CKI architecture
In a nutshell, the CKI setup consists of the following components:
- the GitLab pipeline and connected testing lab
- the DataWarehouse GUI for result visualization and triaging
- various micro services that mediate the dataflow around them
The following sections describe the various parts in more detail.
Pipeline
Triggering from merge requests
For merge requests on gitlab.com, the CKI pipeline is triggered as a multi-project downstream pipeline.
An example what this looks like in practice can be seen in the .gitlab-ci.yml
file in the CentOS Stream 9 kernel repository. With the templates
for the trigger jobs as defined in the kernel_templates.yml
file in the
pipeline-definition repository, the trigger jobs eventually
boil down to something like
c9s_merge_request:
trigger:
project: redhat/red-hat-ci-tools/kernel/cki-internal-pipelines/cki-trusted-contributors
branch: c9s
strategy: depend
variables:
...
Triggering from Koji/Brew
Official Fedora, CentOS Stream and RHEL kernels are built using the Koji RPM building and tracking system.

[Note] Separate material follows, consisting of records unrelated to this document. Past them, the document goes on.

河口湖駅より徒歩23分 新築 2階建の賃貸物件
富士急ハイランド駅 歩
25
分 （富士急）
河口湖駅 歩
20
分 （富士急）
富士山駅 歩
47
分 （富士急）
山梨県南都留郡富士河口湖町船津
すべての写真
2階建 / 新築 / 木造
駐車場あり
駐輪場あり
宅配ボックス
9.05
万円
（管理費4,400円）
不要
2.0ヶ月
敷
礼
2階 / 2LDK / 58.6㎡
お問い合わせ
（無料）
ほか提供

When new kernel RPMs have been built, CKI testing is triggered via the
koji_trigger
module in the cki-tools repository.
Triggering from git repositories
For Git repositories, e.g. on git.kernel.org, CKI testing can be triggered
whenever the HEAD commit of a branch changes. This is implemented via a regular
cron job calling into the gitrepo_trigger
module in the cki-tools
repository.
Triggering via the CKI CI Bot
To test CKI code changes before they are deployed to production, the
gitlab_ci_bot
module in the cki-tools repository allows to trigger
canary pipelines with the new code from a merge request. The bot
is implemented as a cron job and is present in all CKI projects that are used
in the GitLab pipeline. As the canary pipelines running new code are based on
previously successful pipelines, they are expected to complete successfully as
well.
GitLab pipeline
The GitLab pipelines run in the various branches of the CKI pipeline
projects. The actual pipeline code comes from the
pipeline-definition repository and is included via the
.gitlab-ci.yml
file in the pipeline projects like
include:
- project: cki-project/pipeline-definition
ref: production
file: cki_pipeline.yml
Based on the specific trigger variables of the triggered pipelines, the jobs are configured appropriately for the kernel code under test.
Testing lab
The actual testing of the kernels happens outside the GitLab pipeline in a Beaker lab via upt. The kpet-db repository hosts the database with the information to select the tests that should be run. The GitLab pipeline waits for testing to finish before continuing.
Transient failure detection
For the GitLab pipeline, network hiccups or upstream server issues might result in transient job failures that are not connected to the code under test. Next to retrying network requests wherever possible, the pipeline-herder checks failed jobs for signs of known transient problems. In that case, the failed job is automatically restarted.
For successful jobs or failed jobs where no such problems could be detected, the pipeline-herder hands the results to the next stage.
Result processing
Result submission
Results are prepared in GitLab pipeline jobs in KCIDB format.
Each job tries to submit their partial result to DataWarehouse via REST
API in the after-script
section. In case of exceptions, the pipeline will
continue gracefully just logging them to Sentry for future
investigation by the team.
Once the pipeline passes pipeline-herder, either successfully or reaching an
unrecoverable state, it will send a message to datawarehouse-submitter,
which will then submit these final results to DataWarehouse.
DataWarehouse result visualization and triage
The DataWarehouse provides access to all CKI testing results. Additionally, it allows to manage known issues, i.e. failures and errors that are tracked in an external issue tracker.
Automatic DataWarehouse result triaging
Known issues that result in specific error messages in the log files can also be automatically tagged based on regular expressions. The datawarehouse-triager is responsible for the tagging of new results and the updating of old ones should the regular expressions change.
The triager is triggered in 3 occasions:
- In the last stage of the pipeline, once for each build variant. This is the only occasion for CVE pipelines. If an exception occurs at this point, it should fail gracefully to be later recovered by the following executions;
- Triggered by objects being created or updated in DW which is a consequence of “Result submission”, i.e. job finishes (direct API call) and later when the whole pipeline finishes (via MQ through pipeline-herder, then datawarehouse-submitter hits DataWarehouse API).
- Whenever a Quality Engineer updates an issue regex in DataWarehouse, as long as the results were created and submitted to DW within the last two weeks.
Reporting
Continuously, the kcidb-forwarder takes care of forwarding incoming KCIDB results to the upstream KernelCI project. When all testing is finished, the gating-reporter sends UMB messages to allow kernel packages to pass through gating. The reporter is responsible for sending email reports, mostly to upstream mailing lists.